Existing contracts must be amended no later than December 31, 2019.

Parties to certain older German profit and loss transfer agreements ("PLTA"), take note. According to the German Federal Ministry of Finance's ("BMF") April 3, 2019, circular letter, PLTA with controlled limited liability companies ("GmbH") must be amended by December 31, 2019, to ensure that an existing income tax group will continue to be recognized in the future.

Affected PLTA include those concluded before January 1, 2006, that do not contain references to the statute of limitation provisions of § 302 para. 4 of the German Stock Corporation Act ("AktG") of December 9, 2004. These references could include wording such as, "The assumption of losses takes place in accordance with § 302 para. 1–3 AktG," for example.

According to the previous administrative opinion (BMF of December 16, 2005), this requirement did not apply to contracts concluded before January 1, 2006. However, the German Federal Court of Finance decided otherwise in its judgment of May 10, 2017 (DStR 2017, 2429). The BMF now follows this interpretation.

Existing contracts therefore must be amended no later than December 31, 2019, to include a dynamic reference to § 302 AktG in its current version (§ 17 para. 1 sentence 2 no. 2 KStG). The five-year minimum term for tax groups does not restart.

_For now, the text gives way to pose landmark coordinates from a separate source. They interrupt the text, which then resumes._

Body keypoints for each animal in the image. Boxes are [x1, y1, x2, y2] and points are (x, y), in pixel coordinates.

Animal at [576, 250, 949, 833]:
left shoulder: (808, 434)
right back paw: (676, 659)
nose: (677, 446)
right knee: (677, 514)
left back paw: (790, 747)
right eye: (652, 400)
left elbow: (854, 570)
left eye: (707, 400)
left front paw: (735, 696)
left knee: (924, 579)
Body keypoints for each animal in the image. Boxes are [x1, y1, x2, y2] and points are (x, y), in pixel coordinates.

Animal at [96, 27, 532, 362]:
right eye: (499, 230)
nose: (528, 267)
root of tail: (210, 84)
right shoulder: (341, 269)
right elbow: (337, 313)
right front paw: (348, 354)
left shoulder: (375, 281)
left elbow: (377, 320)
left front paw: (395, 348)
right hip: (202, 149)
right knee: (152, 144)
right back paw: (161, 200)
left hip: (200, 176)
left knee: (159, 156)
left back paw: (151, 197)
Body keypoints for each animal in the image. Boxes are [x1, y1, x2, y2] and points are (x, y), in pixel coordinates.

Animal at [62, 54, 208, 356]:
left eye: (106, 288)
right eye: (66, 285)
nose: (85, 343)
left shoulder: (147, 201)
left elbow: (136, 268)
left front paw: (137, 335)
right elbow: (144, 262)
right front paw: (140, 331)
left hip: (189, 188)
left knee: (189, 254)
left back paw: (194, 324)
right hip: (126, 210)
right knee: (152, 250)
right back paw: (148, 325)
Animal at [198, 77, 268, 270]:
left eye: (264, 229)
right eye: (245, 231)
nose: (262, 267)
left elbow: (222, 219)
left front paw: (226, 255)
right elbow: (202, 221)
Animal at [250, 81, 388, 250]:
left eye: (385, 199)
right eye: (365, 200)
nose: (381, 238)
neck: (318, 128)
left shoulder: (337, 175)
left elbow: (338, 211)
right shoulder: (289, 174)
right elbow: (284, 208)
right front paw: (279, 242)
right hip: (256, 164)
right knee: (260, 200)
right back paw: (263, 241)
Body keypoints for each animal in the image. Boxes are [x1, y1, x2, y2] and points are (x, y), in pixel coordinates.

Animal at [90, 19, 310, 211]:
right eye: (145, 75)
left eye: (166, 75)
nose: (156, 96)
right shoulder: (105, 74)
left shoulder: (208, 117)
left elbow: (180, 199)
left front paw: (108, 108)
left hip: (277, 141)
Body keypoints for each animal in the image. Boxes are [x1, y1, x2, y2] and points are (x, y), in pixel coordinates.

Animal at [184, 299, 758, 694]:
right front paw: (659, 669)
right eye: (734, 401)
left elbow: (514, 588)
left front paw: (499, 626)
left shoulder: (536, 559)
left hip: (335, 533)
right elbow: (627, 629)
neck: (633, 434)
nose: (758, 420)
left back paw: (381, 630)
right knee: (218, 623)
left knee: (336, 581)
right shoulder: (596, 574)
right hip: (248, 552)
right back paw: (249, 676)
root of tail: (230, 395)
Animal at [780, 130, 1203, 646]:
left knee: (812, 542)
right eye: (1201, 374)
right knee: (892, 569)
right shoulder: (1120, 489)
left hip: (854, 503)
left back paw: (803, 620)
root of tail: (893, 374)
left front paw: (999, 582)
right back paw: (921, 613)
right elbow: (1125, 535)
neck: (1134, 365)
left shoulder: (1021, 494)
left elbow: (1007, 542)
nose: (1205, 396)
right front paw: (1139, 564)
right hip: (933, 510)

The amendment of the PLTA must be in writing and must be approved by the shareholders of the controlling company and the parent company. The shareholders' resolution of the GmbH must be notarized and entered into its commercial register, so that implementation can begin in a timely fashion.

For subsidiaries in the legal form of a stock corporation (i.e., AGs and not limited liability companies such as GmbHs), § 302 AktG already applies by law. The change in administrative practice is therefore irrelevant for those entities.